Tallinn University of Technology

In the digital world, there is often a default assumption that the more data we collect and store, the better. In reality, however, large volumes of data do not necessarily mean better analysis, smarter decisions, or more efficient systems. On the contrary, unconsidered data collection can make systems complex, expensive, and difficult to manage, while also increasing their environmental footprint. Associate Professor Kristina Vassiljeva from the Department of Computer Science explains why the goal should not be the maximum amount of data, but rather meaningful and informative datasets, and how to make conscious decisions about which data should be stored and which should not.

Kristina Vassiljeva
Kristina Vassiljeva, photo: TalTech

How do you approach managing data volume and digital space in your personal work as well as in the design of systems or solutions?

I work daily with system modeling and analysis using machine learning and artificial intelligence methods. To model a system, enough data is needed to observe its dynamics — that is, how the system changes in different situations. If the data is too uniform and the values hardly change, then we cannot learn the system’s real behavior.

At the same time, more data is not always better. In the case of neural networks, an excessively large dataset can lead to overfitting. In such a case, the model “learns” the specific details of the training dataset, including random noise. The result is high accuracy on the existing data but poor ability to generalize when faced with new data.

Good modeling does not mean the maximum amount of data, but rather an informative dataset that covers the important operating modes of the system and supports reliable generalization.

What have you gained from preferring smaller data volumes and thoughtful storage?

The main benefit is clarity. A smaller amount of data means that information is easier to find and understand. When there are fewer files and datasets, you don’t have to spend time sorting through dozens of versions or searching for important information among large amounts of irrelevant material. This speeds up decision-making and reduces the chance of mistakes.

“Technical debt” simply means that the more disorganized and poorly considered data accumulates, the more complex the system becomes. Later, more time and money must be spent organizing it. A smaller and well-considered dataset keeps systems clearer and easier to manage.

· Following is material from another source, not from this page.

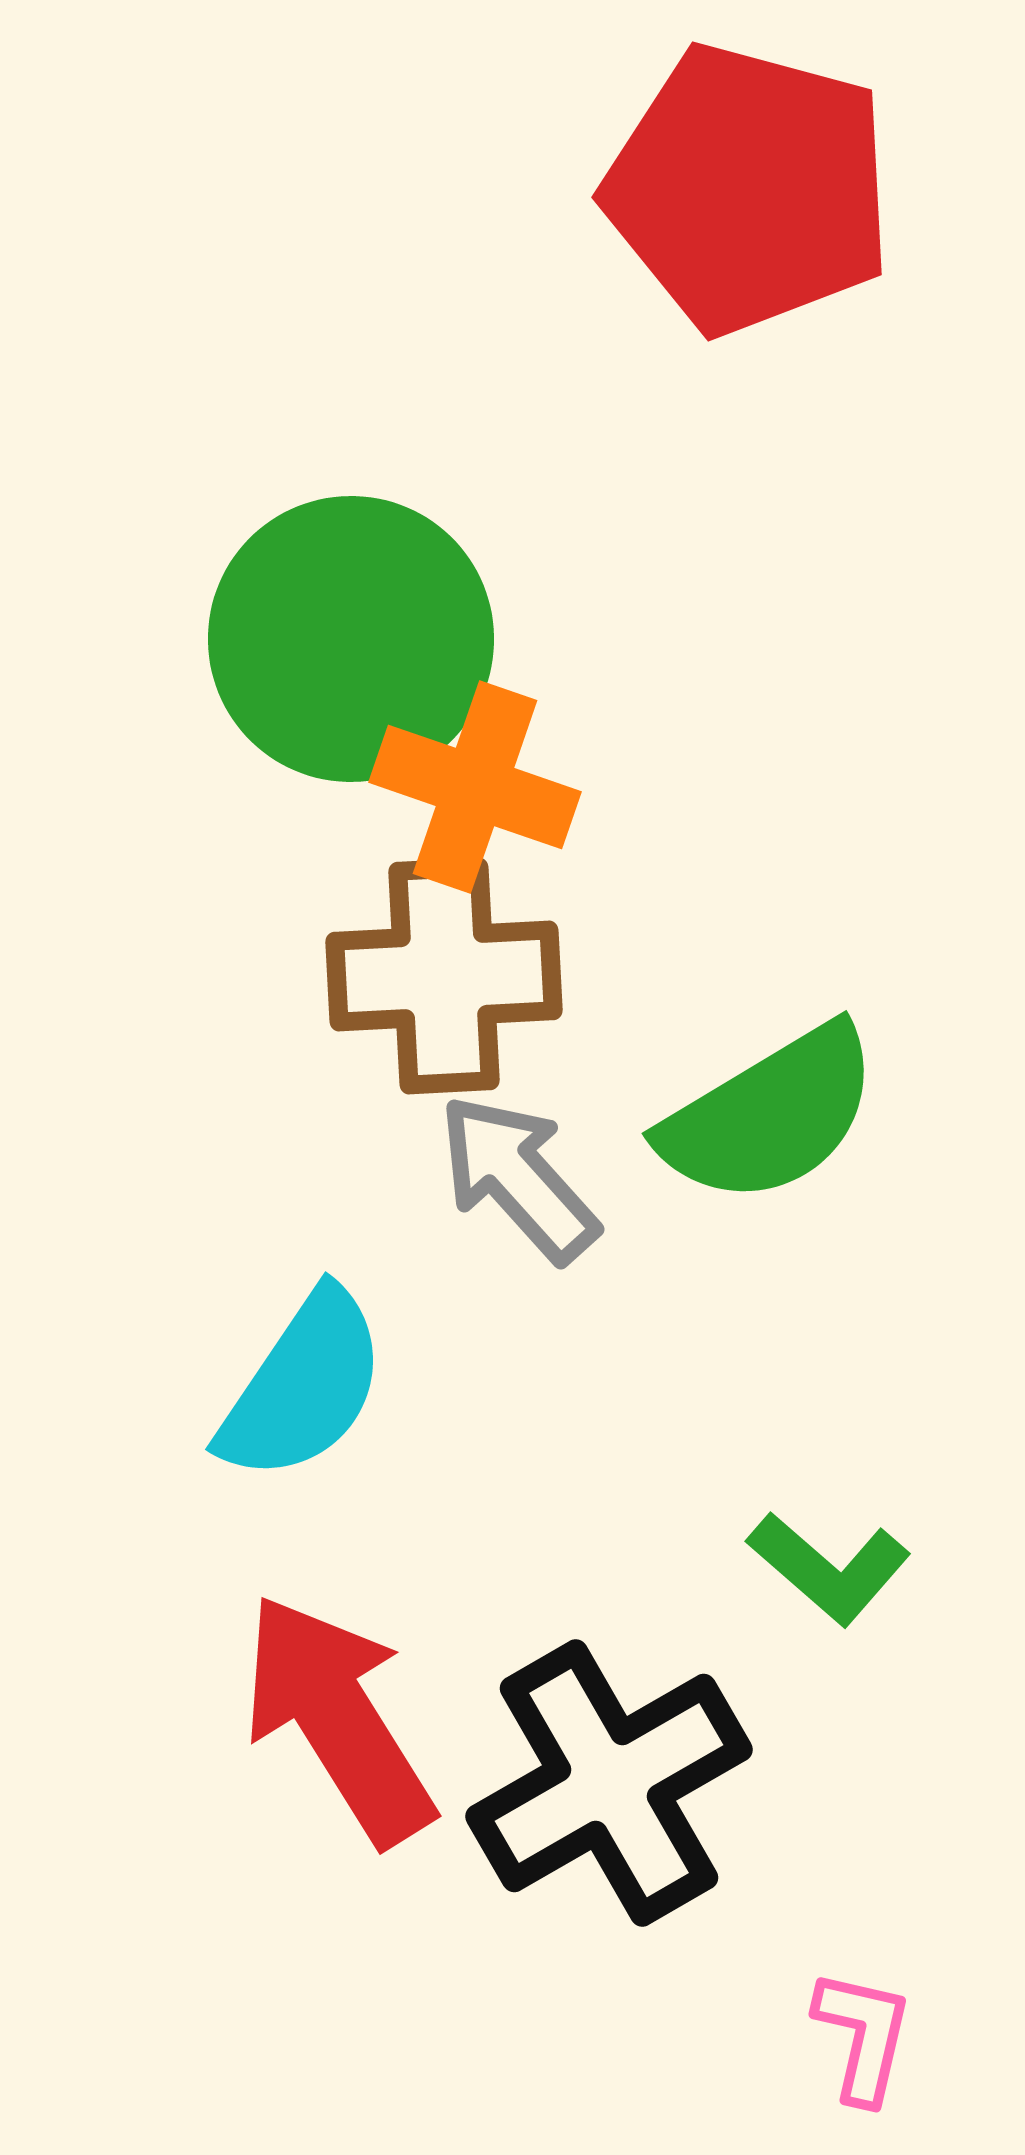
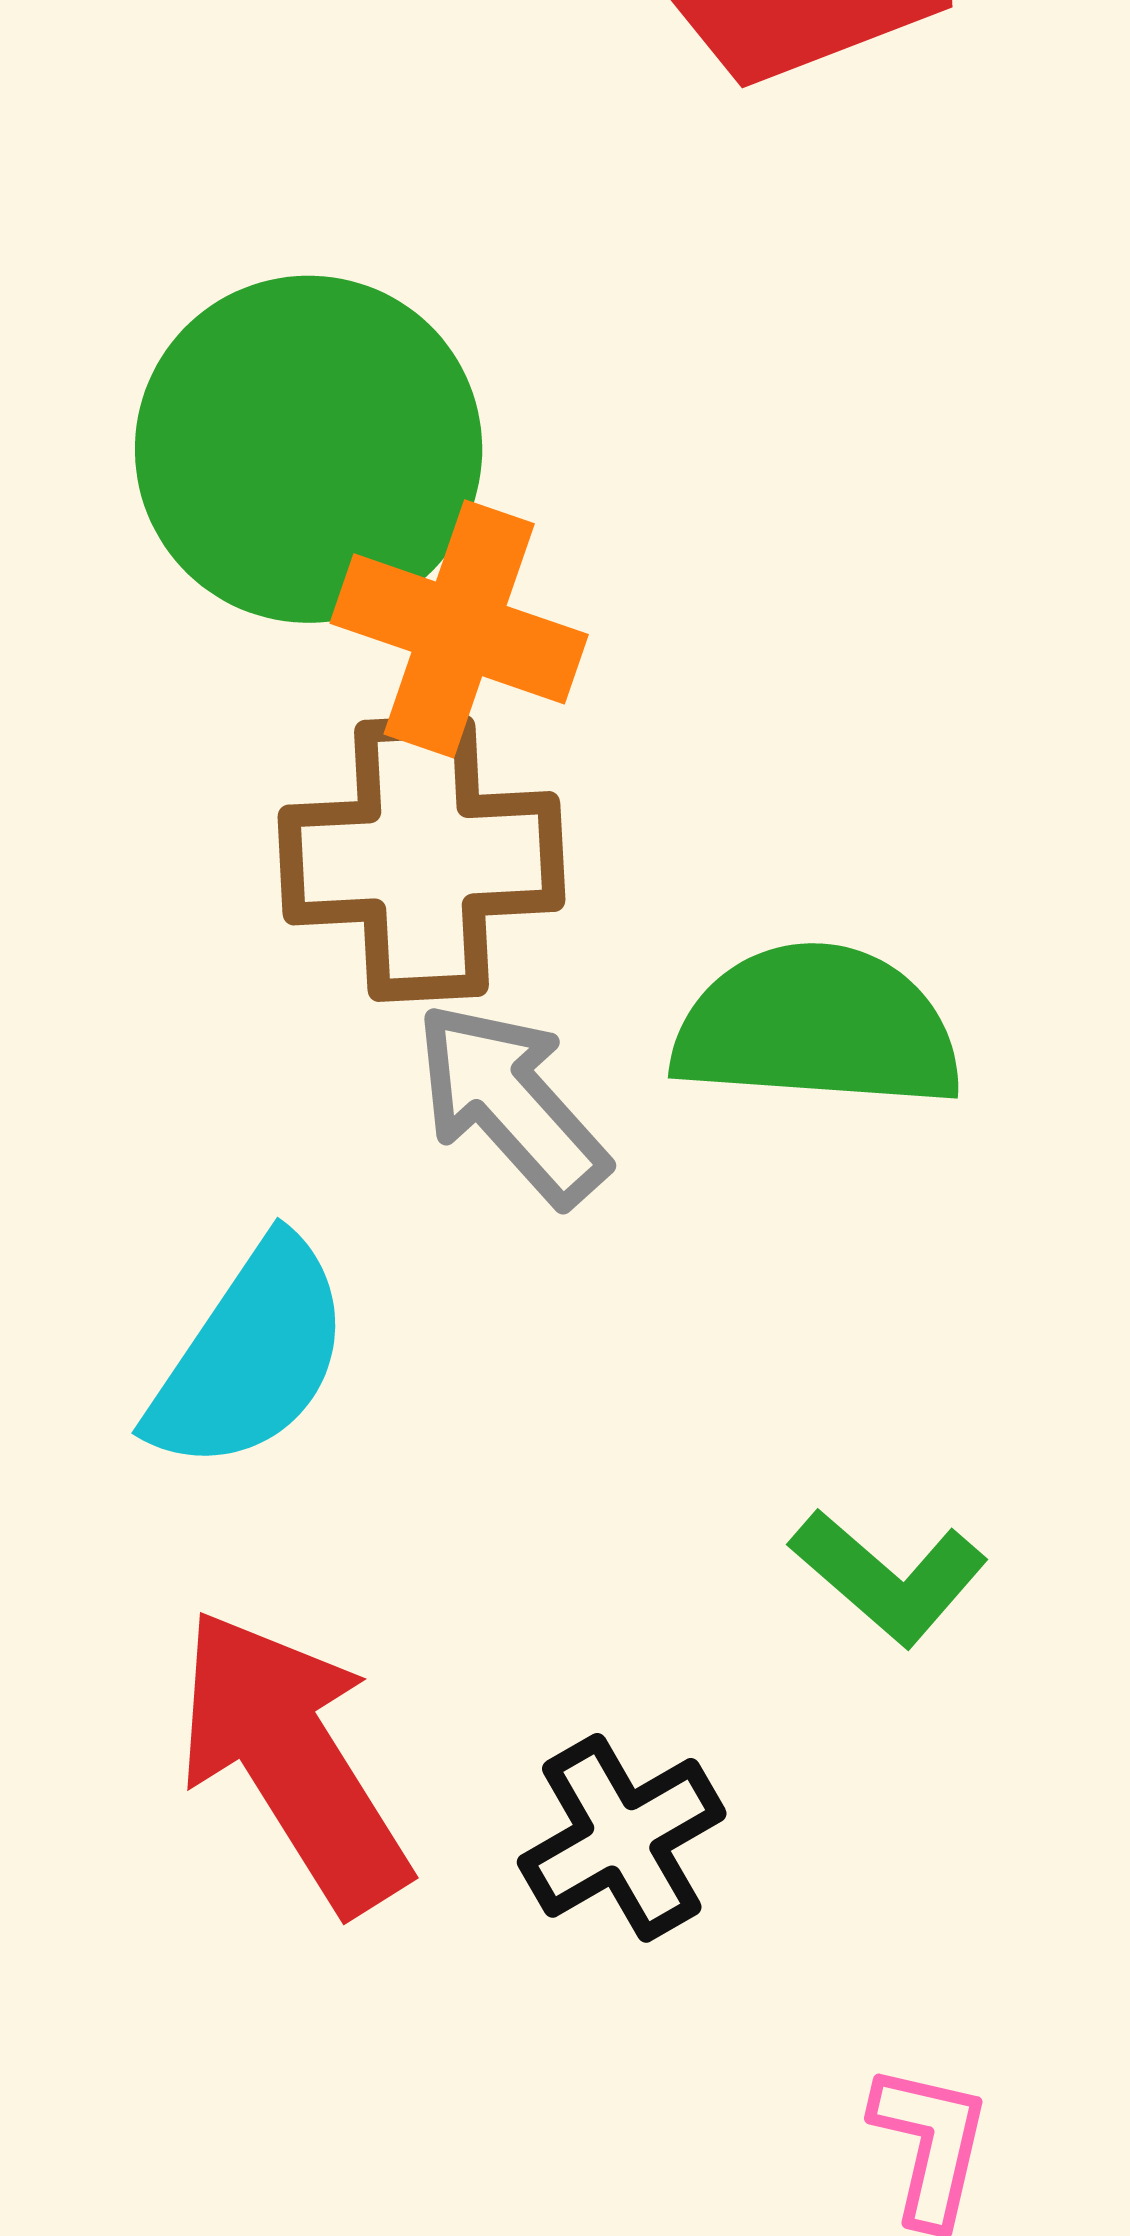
green semicircle: (770, 1115) -> (817, 1027), turned -145
black cross: (609, 1783) -> (622, 1838), size x0.6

Storage and backups are not free — cloud space, servers, and maintenance cost money. The more data there is, the higher the costs today and in the future.

In addition, every piece of data also has an environmental impact. Data storage and processing take place on servers that consume electricity and require cooling. Therefore, every stored and processed byte actually uses resources — even if we do not notice it in everyday life.

Data accumulation is often justified with the thought “maybe we’ll need it someday.” How do you decide what is worth storing and what is not?

When deciding, I rely on three simple questions:

  • Is this information truly needed for making a specific decision, conducting an analysis, or presenting a report?

  • If we do not store it now, would collecting or recreating it later be difficult and time-consuming? This is especially important in modeling and forecasting, because forecasts are always based on historical data. If the necessary history has not been stored, it cannot be reconstructed later.

  • Does a law or contract require that this information be retained?

If the answer to all three questions is “no,” then it does not make sense to keep the dataset.

The thought “maybe we’ll need it someday” alone is not a sufficient reason. Every piece of stored information later means additional work, costs, and responsibility, so storing it should always have a clear and justified purpose.

What is one principle or practical recommendation for those who solve growing data volumes simply by buying more cloud storage?

Cloud space is not a strategy — it is a technical tool.

Before increasing storage capacity, it is worth thinking about:

  • which data is actually needed and for what purpose,
  • how often it should be collected (every second, every minute, or once a day),
  • how long it truly needs to be stored,
  • and whether some of the data can be processed immediately and only summaries stored.

Often it is not necessary to retain the entire raw dataset; aggregated indicators that support decisions and analysis may be sufficient.

The goal should not be the largest possible amount of data, but rather a dataset that is meaningful, manageable, and helps make better decisions.